The issue of ownership rights of the houses is, however, not the only issue these people have been facing over the years. Most of these colonies lack any basic amenities.
Juhapura, which is the biggest Muslim ghetto in the city, has no water supply. The pipeline of the Ahmedabad Municipal Corporation (AMC) ends in the adjoining Hindu-dominated ward, Jodhpur. A PIL was filed on the matter in March last year, stating that the town planning scheme has been properly implemented in the Hindu-dominated adjoining area and not in Juhapura. Those who cannot afford to buy water have collected money and dug a borewell.

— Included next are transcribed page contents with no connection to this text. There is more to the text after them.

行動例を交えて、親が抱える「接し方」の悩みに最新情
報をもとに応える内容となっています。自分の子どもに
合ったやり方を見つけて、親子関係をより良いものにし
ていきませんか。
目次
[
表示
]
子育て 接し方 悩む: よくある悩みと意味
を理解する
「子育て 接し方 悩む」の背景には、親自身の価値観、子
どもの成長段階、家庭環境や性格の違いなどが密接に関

In another case, in response to an RTI filed by Siddique on March 5, 2016 inquiring into the number of primary health centres in a 10-km radius of Citizen Nagar, AMC listed the private clinics in the area, including the clinic of one S.R. Fakkruddin, a ‘Nurani hakim’.
“My son did not get proper education and works as a labourer now. My husband used to work as a daily-wage earner. There would be days that went without any income. Last year he came down with a respiratory problem and then passed away two months ago,” Rehana Bano shares.
“I borrowed Rs 50,000 and still could not save my husband. I wish I had more money,” Rehana Bano breaks down as she points to the shabby one-room where she has been living for 14 years, which she will be vacating in a week. “I cannot repay the loan. The person whom I owe asked me to vacate the room so that he can put it on rent till the loan is repaid.”
“People advise us to forget and move on. Believe me, nobody has tried that more than us,” Sheikh Khatun Bibi says. “But I cannot move past the fact that the future of our children was destroyed. Most of them are daily-wage earners now, we could not give them an education. And that is our biggest loss in this chaos.”